(Material shown Opens)

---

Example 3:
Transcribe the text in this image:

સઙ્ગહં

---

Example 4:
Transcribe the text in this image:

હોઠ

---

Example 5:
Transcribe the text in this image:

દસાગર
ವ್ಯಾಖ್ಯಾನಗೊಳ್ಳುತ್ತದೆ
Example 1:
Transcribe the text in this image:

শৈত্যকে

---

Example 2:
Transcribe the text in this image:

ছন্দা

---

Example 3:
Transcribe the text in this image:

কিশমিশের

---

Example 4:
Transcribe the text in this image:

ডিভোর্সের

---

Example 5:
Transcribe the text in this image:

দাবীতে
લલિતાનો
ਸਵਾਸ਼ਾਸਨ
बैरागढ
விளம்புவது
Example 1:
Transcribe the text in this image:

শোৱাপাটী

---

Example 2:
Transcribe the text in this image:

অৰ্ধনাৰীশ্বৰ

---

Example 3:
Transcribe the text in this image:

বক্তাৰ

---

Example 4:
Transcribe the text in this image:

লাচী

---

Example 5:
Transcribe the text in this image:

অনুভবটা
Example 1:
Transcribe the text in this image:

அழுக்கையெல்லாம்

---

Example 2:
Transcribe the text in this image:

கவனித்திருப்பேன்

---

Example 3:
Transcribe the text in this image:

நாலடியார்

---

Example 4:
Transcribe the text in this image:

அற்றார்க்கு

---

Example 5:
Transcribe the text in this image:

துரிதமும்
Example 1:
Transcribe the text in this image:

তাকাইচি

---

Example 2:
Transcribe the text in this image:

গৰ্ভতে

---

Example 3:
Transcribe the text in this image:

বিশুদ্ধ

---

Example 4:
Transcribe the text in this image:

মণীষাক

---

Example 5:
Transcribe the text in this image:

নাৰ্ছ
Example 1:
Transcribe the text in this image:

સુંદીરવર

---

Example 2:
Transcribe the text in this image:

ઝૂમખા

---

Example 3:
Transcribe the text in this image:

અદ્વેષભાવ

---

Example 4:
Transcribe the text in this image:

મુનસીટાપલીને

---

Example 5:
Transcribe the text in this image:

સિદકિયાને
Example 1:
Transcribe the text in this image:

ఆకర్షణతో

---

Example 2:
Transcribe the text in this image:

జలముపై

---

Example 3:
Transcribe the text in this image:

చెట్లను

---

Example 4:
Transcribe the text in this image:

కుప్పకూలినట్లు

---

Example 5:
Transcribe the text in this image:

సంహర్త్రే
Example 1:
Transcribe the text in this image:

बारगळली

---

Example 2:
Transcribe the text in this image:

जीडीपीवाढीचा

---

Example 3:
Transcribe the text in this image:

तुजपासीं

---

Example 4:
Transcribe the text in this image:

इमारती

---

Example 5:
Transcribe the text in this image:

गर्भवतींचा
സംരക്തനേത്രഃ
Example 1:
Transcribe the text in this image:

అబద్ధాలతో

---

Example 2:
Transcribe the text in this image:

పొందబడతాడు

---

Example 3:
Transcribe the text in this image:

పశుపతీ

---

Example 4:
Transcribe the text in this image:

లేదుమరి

(Material shown Closes)

Required work ▸ In full and exactly as written, repeat the data.

Exercise result ▸
---

Example 3:
Transcribe the text in this image:

સઙ્ગહં

---

Example 4:
Transcribe the text in this image:

હોઠ

---

Example 5:
Transcribe the text in this image:

દસાગર
ವ್ಯಾಖ್ಯಾನಗೊಳ್ಳುತ್ತದೆ
Example 1:
Transcribe the text in this image:

শৈত্যকে

---

Example 2:
Transcribe the text in this image:

ছন্দা

---

Example 3:
Transcribe the text in this image:

কিশমিশের

---

Example 4:
Transcribe the text in this image:

ডিভোর্সের

---

Example 5:
Transcribe the text in this image:

দাবীতে
લલિતાનો
ਸਵਾਸ਼ਾਸਨ
बैरागढ
விளம்புவது
Example 1:
Transcribe the text in this image:

শোৱাপাটী

---

Example 2:
Transcribe the text in this image:

অৰ্ধনাৰীশ্বৰ

---

Example 3:
Transcribe the text in this image:

বক্তাৰ

---

Example 4:
Transcribe the text in this image:

লাচী

---

Example 5:
Transcribe the text in this image:

অনুভবটা
Example 1:
Transcribe the text in this image:

அழுக்கையெல்லாம்

---

Example 2:
Transcribe the text in this image:

கவனித்திருப்பேன்

---

Example 3:
Transcribe the text in this image:

நாலடியார்

---

Example 4:
Transcribe the text in this image:

அற்றார்க்கு

---

Example 5:
Transcribe the text in this image:

துரிதமும்
Example 1:
Transcribe the text in this image:

তাকাইচি

---

Example 2:
Transcribe the text in this image:

গৰ্ভতে

---

Example 3:
Transcribe the text in this image:

বিশুদ্ধ

---

Example 4:
Transcribe the text in this image:

মণীষাক

---

Example 5:
Transcribe the text in this image:

নাৰ্ছ
Example 1:
Transcribe the text in this image:

સુંદીરવર

---

Example 2:
Transcribe the text in this image:

ઝૂમખા

---

Example 3:
Transcribe the text in this image:

અદ્વેષભાવ

---

Example 4:
Transcribe the text in this image:

મુનસીટાપલીને

---

Example 5:
Transcribe the text in this image:

સિદકિયાને
Example 1:
Transcribe the text in this image:

ఆకర్షణతో

---

Example 2:
Transcribe the text in this image:

జలముపై

---

Example 3:
Transcribe the text in this image:

చెట్లను

---

Example 4:
Transcribe the text in this image:

కుప్పకూలినట్లు

---

Example 5:
Transcribe the text in this image:

సంహర్త్రే
Example 1:
Transcribe the text in this image:

बारगळली

---

Example 2:
Transcribe the text in this image:

जीडीपीवाढीचा

---

Example 3:
Transcribe the text in this image:

तुजपासीं

---

Example 4:
Transcribe the text in this image:

इमारती

---

Example 5:
Transcribe the text in this image:

गर्भवतींचा
സംരക്തനേത്രഃ
Example 1:
Transcribe the text in this image:

అబద్ధాలతో

---

Example 2:
Transcribe the text in this image:

పొందబడతాడు

---

Example 3:
Transcribe the text in this image:

పశుపతీ

---

Example 4:
Transcribe the text in this image:

లేదుమరి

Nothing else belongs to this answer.